Je ne sais pas si ça aurait changé le résultat, mais le mot "séparable" page 6 a été biffé par l'Examinateur lors de la notification 71(3) car plus couvert par les nouvelles revendications... Et le demandeur a accepté.

Si ce mot avait été conservé, la défense aurait sûrement été plus facile car il aurait plus facile de déterminer ce que veut dire permanent (pas séparable).

Ca conforte la position de ne pas modifier la description...

DXThomas a dit…

La présente décision a été commentée dans deux autres blogs.

La présente décision est critiquable sur plusieurs points.

Il est manifeste que le dispositif de D4 ressemble fort au dispositif revendiqué, mais dans D4 la fixation était séparable et devait nécessairement être séparée.

Si une revendication mentionne une fixation permanente, aller chercher dans la description que permanent ne signifie que « permanent pour un certain temps » et donc séparable est sujet à caution. Toute liaison entre deux éléments peut être rompue en y mettant les moyens, mais de là à aller dire qu’une liaison permanente pouvait aussi signifier qu’elle puisse être séparable va vraiment trop loin.

Dans la description du brevet délivré une variante du dispositif est divulguée, cf. § [0056] qui prévoit une possibilité de séparation. Au § [0063] il est clairement indiqué que le dispositif permettant la séparation ne correspond pas à l’invention.

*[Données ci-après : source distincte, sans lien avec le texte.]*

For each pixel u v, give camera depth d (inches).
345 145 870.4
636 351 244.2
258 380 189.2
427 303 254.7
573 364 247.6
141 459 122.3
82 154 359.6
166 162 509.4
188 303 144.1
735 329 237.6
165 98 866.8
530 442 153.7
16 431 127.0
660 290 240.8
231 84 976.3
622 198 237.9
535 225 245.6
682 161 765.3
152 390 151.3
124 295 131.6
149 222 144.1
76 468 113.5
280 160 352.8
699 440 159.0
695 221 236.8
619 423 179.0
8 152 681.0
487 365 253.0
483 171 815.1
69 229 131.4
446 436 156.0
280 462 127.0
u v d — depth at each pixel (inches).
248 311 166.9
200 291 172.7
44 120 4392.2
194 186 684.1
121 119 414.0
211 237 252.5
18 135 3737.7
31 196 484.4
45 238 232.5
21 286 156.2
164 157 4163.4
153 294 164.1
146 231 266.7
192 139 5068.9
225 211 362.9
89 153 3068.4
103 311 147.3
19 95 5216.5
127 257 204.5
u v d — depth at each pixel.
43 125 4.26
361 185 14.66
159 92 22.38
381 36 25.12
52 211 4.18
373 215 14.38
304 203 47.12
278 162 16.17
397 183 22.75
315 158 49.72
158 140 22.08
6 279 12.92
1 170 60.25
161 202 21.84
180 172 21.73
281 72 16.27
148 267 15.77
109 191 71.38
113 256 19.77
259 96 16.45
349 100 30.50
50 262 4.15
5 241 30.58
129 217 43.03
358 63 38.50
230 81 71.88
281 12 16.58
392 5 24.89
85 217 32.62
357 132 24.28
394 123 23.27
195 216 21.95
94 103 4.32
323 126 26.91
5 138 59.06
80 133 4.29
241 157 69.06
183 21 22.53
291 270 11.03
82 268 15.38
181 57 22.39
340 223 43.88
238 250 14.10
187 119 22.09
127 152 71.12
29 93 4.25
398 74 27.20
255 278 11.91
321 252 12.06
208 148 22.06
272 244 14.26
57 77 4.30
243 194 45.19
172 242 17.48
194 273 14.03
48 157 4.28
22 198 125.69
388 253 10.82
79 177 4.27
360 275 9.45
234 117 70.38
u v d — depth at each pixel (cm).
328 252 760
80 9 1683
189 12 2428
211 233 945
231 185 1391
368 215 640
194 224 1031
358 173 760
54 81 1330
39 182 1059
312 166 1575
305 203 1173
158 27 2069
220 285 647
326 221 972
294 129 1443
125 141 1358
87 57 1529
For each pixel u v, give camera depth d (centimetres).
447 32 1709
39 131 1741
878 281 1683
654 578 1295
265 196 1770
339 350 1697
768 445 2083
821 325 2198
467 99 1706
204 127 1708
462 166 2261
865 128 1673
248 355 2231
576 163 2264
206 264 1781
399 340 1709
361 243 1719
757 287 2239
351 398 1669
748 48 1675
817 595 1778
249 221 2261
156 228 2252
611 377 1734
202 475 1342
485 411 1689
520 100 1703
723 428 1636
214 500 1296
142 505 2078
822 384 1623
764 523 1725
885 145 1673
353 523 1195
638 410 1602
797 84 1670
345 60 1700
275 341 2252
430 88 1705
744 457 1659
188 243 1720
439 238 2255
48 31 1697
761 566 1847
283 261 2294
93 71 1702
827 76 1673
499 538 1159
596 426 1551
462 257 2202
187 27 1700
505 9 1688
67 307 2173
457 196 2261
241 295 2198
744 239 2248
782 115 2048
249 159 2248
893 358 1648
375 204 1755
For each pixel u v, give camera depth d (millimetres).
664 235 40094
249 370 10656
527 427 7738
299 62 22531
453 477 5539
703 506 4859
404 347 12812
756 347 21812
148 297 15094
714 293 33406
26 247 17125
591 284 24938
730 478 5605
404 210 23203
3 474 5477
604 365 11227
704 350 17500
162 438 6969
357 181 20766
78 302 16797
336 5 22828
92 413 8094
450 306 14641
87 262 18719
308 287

Ce qui a été fatal au titulaire est que le mode de réalisation permettant la séparation a été conservé tout en indiquant correctement que la possibilité de séparation ne correspondait pas à l’invention.

Il existe à l’heure actuelle deux lignes de jurisprudences distinctes
- La première a systématiquement recours à la description
- La seconde n'a recours à la description que dans des cas exceptionnels

T 1473/19 est un exemple de la première ligne de jurisprudence et a été prise par la même CR.
T 169/20 est un exemple de la seconde ligne de jurisprudence.

Au cours de la procédure de recours le propriétaire a suggéré de saisir la GCR sur l’application de l’Art 69 dans les procédures devant l’OEB. La présente CR a refusé la saisine.

Eu égard aux deux lignes de jurisprudence divergentes, une saisine de la GCR serait cependant fort utile.

Pour défendre sa position contre la saisine, la CR s'est référée à T 1473/19. À cet égard, on peut dire que la CR était à la fois juge et partie. Il est à noter que dans T 1473/19 et dans la présente décision le président et le membre juriste étaient les mêmes.

Francis Hagel a dit…

Le brevet concerné offre le cas exceptionnel d’un même document antérieur (D4 dans la procédure) cité dans la description sous deux numéros différents (US2005/209678 dans le paragraphe [0002] et US7300458 dans le paragraphe [0014]) et qui plus est, commenté de façon différente. Ceci semble avoir fortement contribué à brouiller la distinction mise en relief par le breveté entre un dispositif chirurgical pour rétablir la circulation sanguine dans un vaisseau sanguin (par élimination d’un caillot) et un dispositif destiné à être implanté de façon permanente (stent). Le paragraphe [0002] a été ajouté au cours de la procédure alors que le paragraphe [0014] était présent dans la demande d’origine.

La décision est marquante pour sa position affirmée concernant le sens à donner au terme « description » dans l’article 69. Selon la décision, il s’agit de la description du brevet, et non de la description d’origine, ce qui fait que l’interprétation des revendications peut être influencée par les modifications apportées à la description après le dépôt.

Cette position peut s’appuyer sur la lettre de l’Article 69. Mais elle est critiquable car elle n’est cohérente ni avec le principe d’interprétation basé sur la compréhension des revendications par l’homme du métier armé de ses connaissances générales, celles-ci devant être définies à la date de dépôt, ni avec les conditions de validité - articles 54, 56, 83, 123(2) - pour lesquelles la date pertinente est également la date de dépôt ou de priorité.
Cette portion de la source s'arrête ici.